Spaulding consolidated the collection and opened up most of the gallery space for visiting shows. He brought both scholarship and creativity to the new job, landing important exhibitions of 19th and 20th century paintings and, most recently, a group of Baroque drawings from Flemish masters, including Peter Paul Rubens. Their success boosted attendance from a previous average of about 50 visitors a day to as many as 1,800. He also is credited with making the museum more accessible and launching educational programs for students and recreational events for families.
Spaulding has been out of town and unavailable for comment, but in an e-mail sent two weeks ago, he called his move "a family decision."
Both D'Alemberte and Appleton assistant director Jim Rosengren, who will become interim director, said he was returning to Canada at his family's behest.
"He has two teenage daughters and a wife, and because of the laws here, none of them could get jobs," Rosengren said. "That had to be difficult. I love living in Ocala, but I think they missed Canada."
So can the Appleton sustain the level of quality initiated during Spaulding's tenure, and will its leaders even try?
Everyone involved concedes that it was Spaulding's vision, a network of contacts in the art world and an ability to charm money from donors and corporations that led to its meteoric success.
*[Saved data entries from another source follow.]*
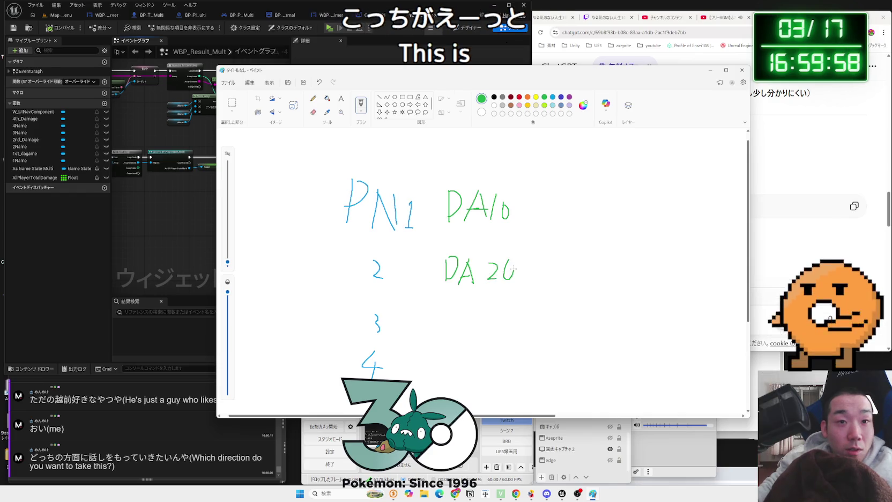
mouse_move(469, 312)
left_mouse_down()
mouse_move(458, 341)
mouse_move(489, 341)
left_mouse_up()
left_click_drag(441, 372, 440, 397)
mouse_move(441, 371)
left_mouse_down()
mouse_move(441, 395)
mouse_move(462, 394)
left_mouse_up()
left_click_drag(470, 371, 480, 392)
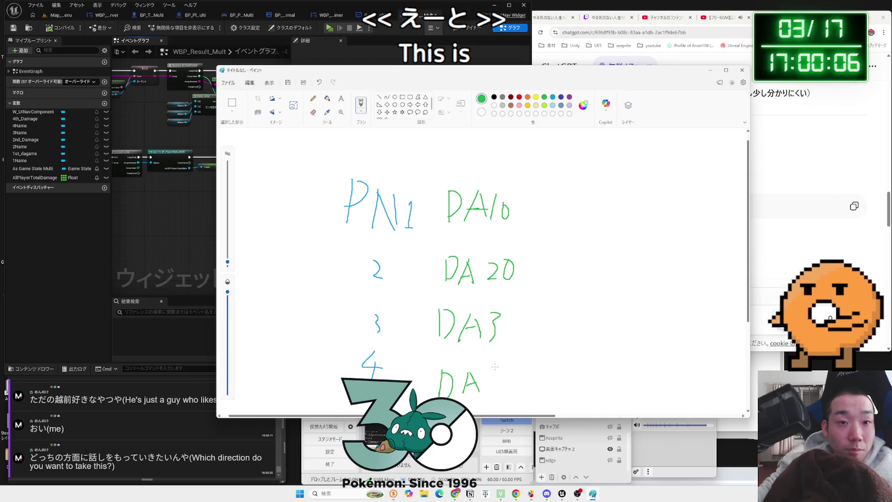
left_click_drag(500, 367, 497, 393)
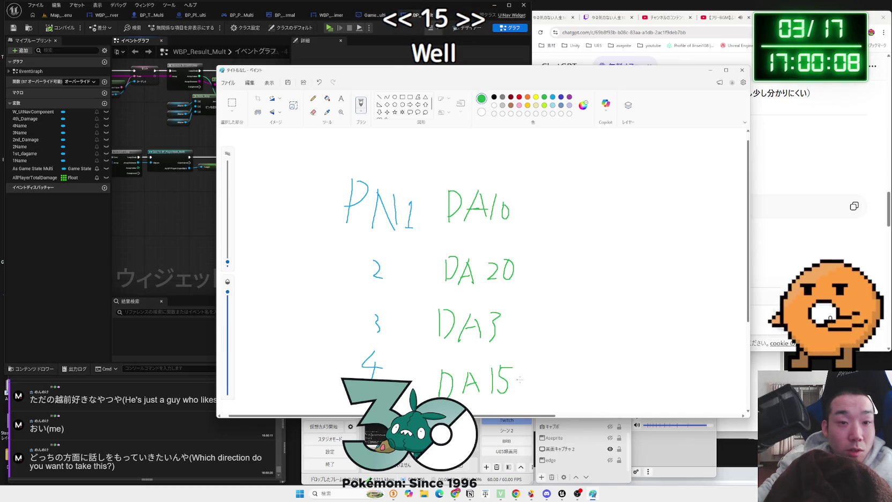
scroll(529, 354, "down", 1)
The Appleton does not have an endowment to pay for the very expensive shows that Spaulding sought, making the financial situation a constant "hand-to-mouth" quest for underwriting, by Spaulding's own admission.
D'Alemberte said the search is on for a new director, and he'd like to find one with the same commitment to growth. A committee of Marion County leaders was formed even before Spaulding's announcement to help with development and fundraising.
"Jeffrey set a standard we would not want to lower," D'Alemberte said.
"I can't imagine that we won't continue with the perspective we've established," Rosengren said. "We have a big fundraiser planned for early December, and things are settling into place."
The museum has no more big shows lined up, Rosengren said.
The current one is a group of Inuit sculptures on loan from Canadian galleries, not an exhibition that will have the masses beating a path to the Appleton's doors. But Rosengren has gotten confirmation that a collector will loan drawings of the Inuit by Matisse, which should add popular appeal.
That this small show will be the final one as Spaulding leaves is perhaps an indication that he took things as far as he could.
"You can use all sorts of analogies," Rosengren said. "Like prophets, people who come into your life and aren't there for very long, to show you something. Jeffrey realized the potential of the museum. There's the homage you pay to the work the vanguard does. But he's leaving, and we're still here."